Aim of the task »
Every entry gets copied exactly. No images go into the copy.

Records supplied »
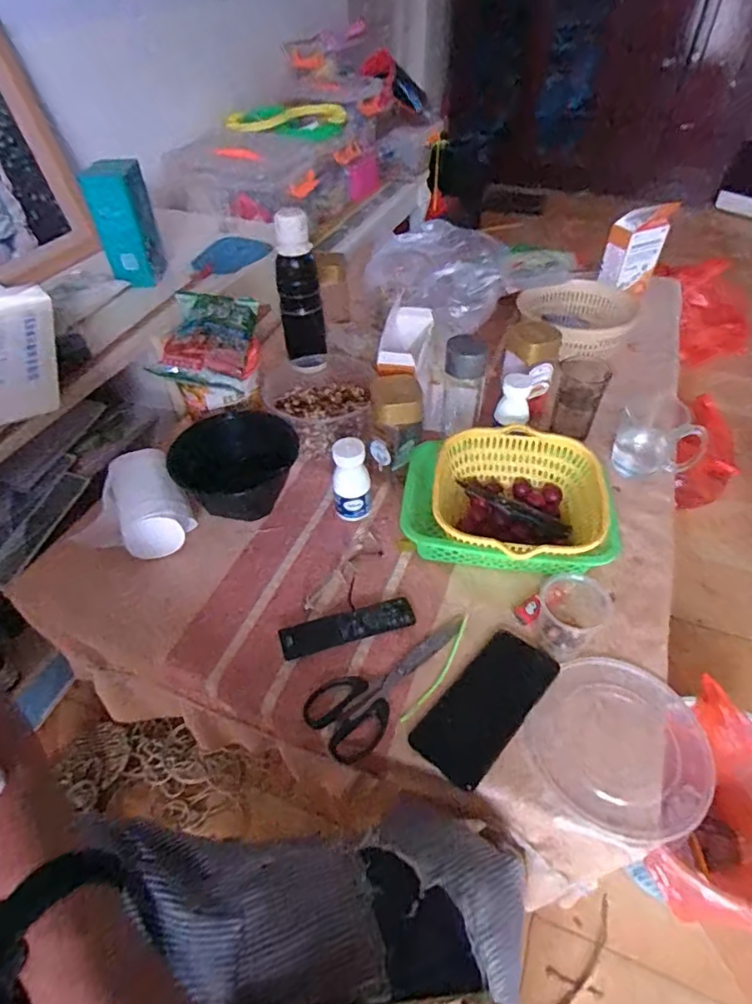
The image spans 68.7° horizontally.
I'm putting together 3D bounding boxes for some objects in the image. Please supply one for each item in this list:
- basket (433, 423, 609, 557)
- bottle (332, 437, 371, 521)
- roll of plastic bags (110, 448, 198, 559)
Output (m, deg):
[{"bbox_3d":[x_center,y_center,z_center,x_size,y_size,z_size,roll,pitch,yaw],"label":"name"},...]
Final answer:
[{"bbox_3d":[0.175,0.001,0.688,0.200,0.068,0.201,5,47,6],"label":"basket"},{"bbox_3d":[-0.032,-0.026,0.709,0.049,0.110,0.041,-4,46,-2],"label":"bottle"},{"bbox_3d":[-0.288,-0.001,0.706,0.088,0.066,0.131,-17,48,-14],"label":"roll of plastic bags"}]

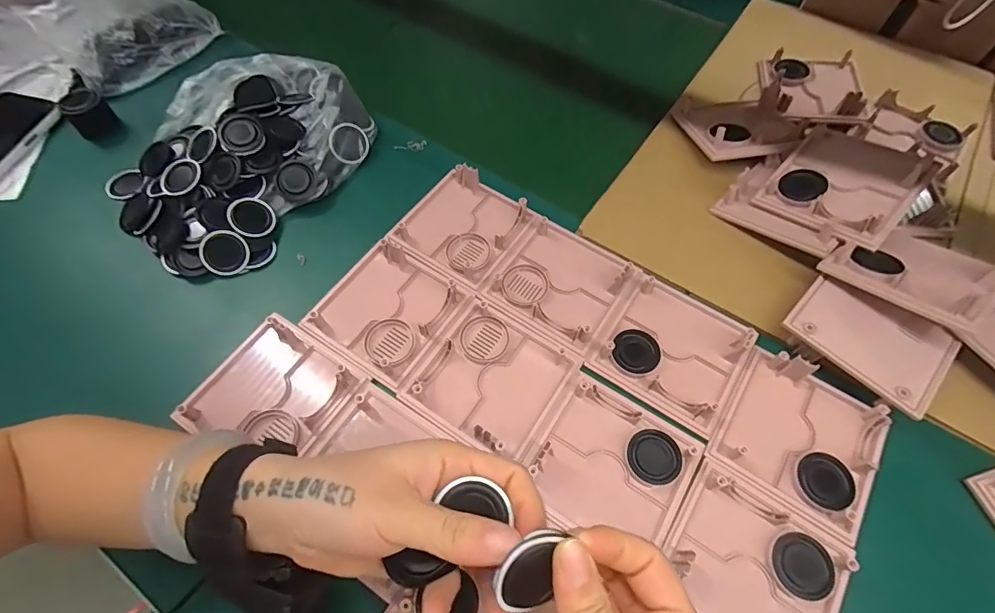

Response below »
The image spans 68.7° horizontally.
I'm putting together 3D bounding boxes for some objects in the image. Please supply one for each item in this list:
- basket (433, 423, 609, 557)
- bottle (332, 437, 371, 521)
- roll of plastic bags (110, 448, 198, 559)
Output (m, deg):
[{"bbox_3d":[x_center,y_center,z_center,x_size,y_size,z_size,roll,pitch,yaw],"label":"name"},...]
Final answer:
[{"bbox_3d":[0.175,0.001,0.688,0.200,0.068,0.201,5,47,6],"label":"basket"},{"bbox_3d":[-0.032,-0.026,0.709,0.049,0.110,0.041,-4,46,-2],"label":"bottle"},{"bbox_3d":[-0.288,-0.001,0.706,0.088,0.066,0.131,-17,48,-14],"label":"roll of plastic bags"}]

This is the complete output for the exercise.